▸ **Record set**
======
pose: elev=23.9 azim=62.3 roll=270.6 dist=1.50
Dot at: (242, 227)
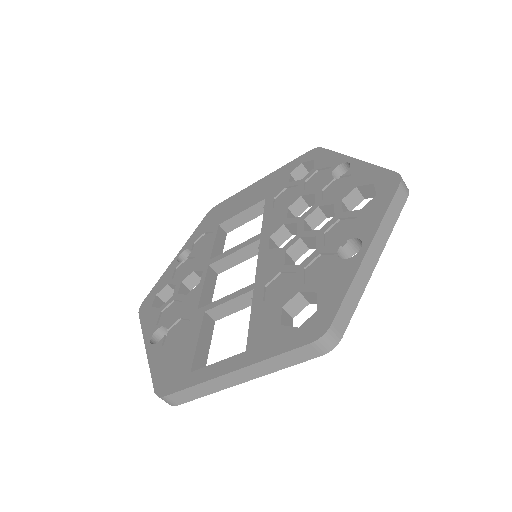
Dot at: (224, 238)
======
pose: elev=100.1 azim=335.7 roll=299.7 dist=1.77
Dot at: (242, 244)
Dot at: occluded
======
▸ **Given instruction**
List each line in the rows above that contains the string "dist".

▸ **Solution to this exercise**
pose: elev=23.9 azim=62.3 roll=270.6 dist=1.50
pose: elev=100.1 azim=335.7 roll=299.7 dist=1.77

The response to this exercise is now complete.